For those of you who tuned in Saturday night hoping for chaos — or at least a competitive game — well, I’m sorry. Actually, I’m not the one who should be apologizing. That responsibility belongs to Iowa’s offense.

Once again, No. 13 Iowa’s offense was pitiful in the 42-3 loss to No. 2 Michigan in the Big Ten Championship Game. This was nothing new, of course. Iowa’s offense had a single touchdown in 4 of its previous 6 games, which is a wild stat for any team in this era, much less a team playing for a conference championship. What, it was going to suddenly figure out how to function against the No. 16 defense in the country? Of course not.

With Ohio State watching from the couch, this was a golden opportunity for a West team to win the title game for the first time since this format was created in 2014. So how did we end up with the most lopsided B1G title game since 2014? Because one team was completely useless on offense. Iowa has no one to blame but itself.

When Michigan scored its second touchdown midway through the first quarter, the game was essentially over, because there’s no telling how long it would take Iowa to reach 14 points against Michigan’s defense. Check back in a month. And then in the fourth quarter, we got the perfect bookend: Iowa punting on fourth-and-5 and Michigan gaining 38 yards 2 plays later on a flea flicker and eventually scoring twice more.

This is the kind of game that should prompt major change within Iowa’s program. To get embarrassed like this on national TV is going to fire up an agitated fan base even more. Iowa hasn’t gained 400 yards in any of the last 8 games (there are 67 FBS teams averaging 400 yards or better). How can Iowa not make major changes to its offensive staff and/or philosophy after this?

This game has to drive the point home to Kirk Ferentz: Defense alone doesn’t win championships. We are so far removed from when Alabama pitched a shutout in the national title game 10 years ago; it’s basically a different sport. If Iowa ever wants to win any sort of title, it needs a complete makeover. It’s not like it could ask much more of its defense, which entered Saturday leading the country in interceptions and sixth in yards per play allowed. The improvement has to come from the offensive side, where Iowa once again looked clueless.
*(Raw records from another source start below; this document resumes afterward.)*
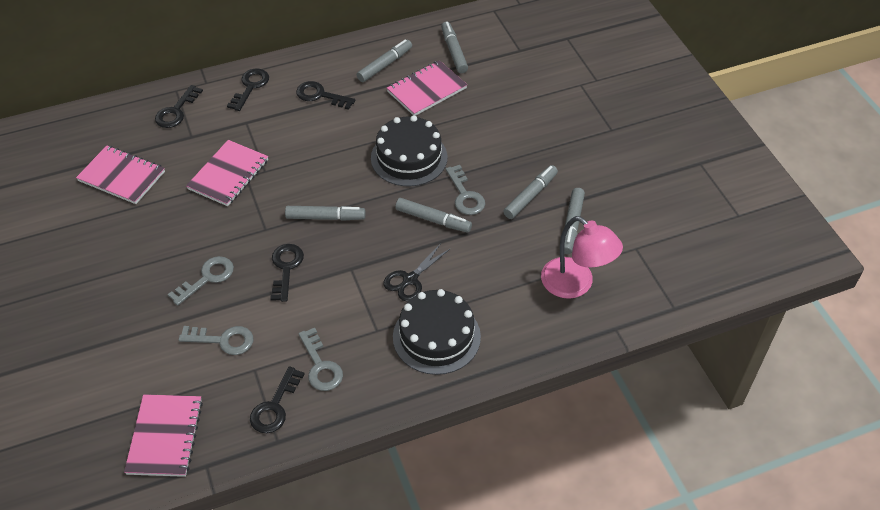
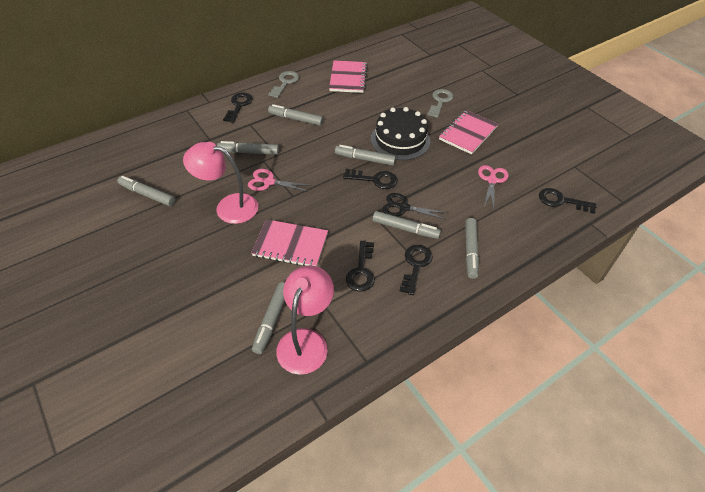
black cake: [371,115,447,186] [393,289,481,375] = 2 -> [371,107,430,160] = 1
grey key: [168,256,234,306] [179,326,253,355] [299,328,343,391] [446,165,485,215] = 4 -> [268,71,299,98] [427,89,454,118] = 2
grey marker: [285,206,365,221] [357,39,412,82] [395,198,472,233] [441,22,468,73] [503,165,558,219] [564,188,585,254] = 6 -> [117,176,175,206] [217,141,279,155] [252,282,285,354] [268,104,323,126] [335,145,396,166] [373,211,441,239] [465,218,479,279] = 7
pink lamp: [541,216,623,299] = 1 -> [183,142,258,224] [276,265,334,375] = 2
pink notebook: [76,145,165,204] [124,394,203,477] [186,140,268,206] [387,60,467,116] = 4 -> [251,219,328,266] [329,60,367,93] [439,110,498,154] = 3
pink scissors: none = 0 -> [248,169,311,192] [478,165,508,210] = 2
After a solid opening drive, Iowa failed to convert a trick play and then missed the ensuing field goal attempt.

I’m not even saying Iowa needs to become some offensive juggernaut, ripping off big play after big play. But it needs a QB that can complete an out route. After Jack Campbell got an interception late in the first quarter, the momentum seemed to be swinging to Iowa, and the crowd sensed it as Spencer Petras dropped back on the next play. But he air-mailed the pass a mile over Sam LaPorta’s head for what should have been a 20-yard gain. Iowa had to punt, and contrary to its motto, punting was not winning.

The Hawkeyes tried to make this a field-position battle, as Tory Taylor pinned Michigan inside the 10 to start 3 straight possessions. But the problem for Iowa is that unless the opponent commits a turnover, it doesn’t matter; the offense can’t take advantage of starting drives near midfield.

Offensive coordinator Brian Ferentz couldn’t adjust in the second half, either. Every time Iowa bootlegged in the third quarter, there was a Michigan defender ready to lay a big hit on the QB.

Petras got benched in the third quarter after completing 9 of 22 passes. Bringing in Alex Padilla didn’t make much of a difference. He averaged just 2.5 yards per attempt, constantly having to check the ball down while running for his life. Tyler Goodson, who had run for 130 yards or more in 3 of the last 4 games, managed just 50 yards on 18 carries. Iowa just had no answers.

This was no fluke. Michigan probably beats Iowa 9 out of 10 times, and 7 of them in lopsided fashion like this.

If Iowa doesn’t treat this game as an impetus for change, then the 60 minutes the fan base suffered through will have been for naught.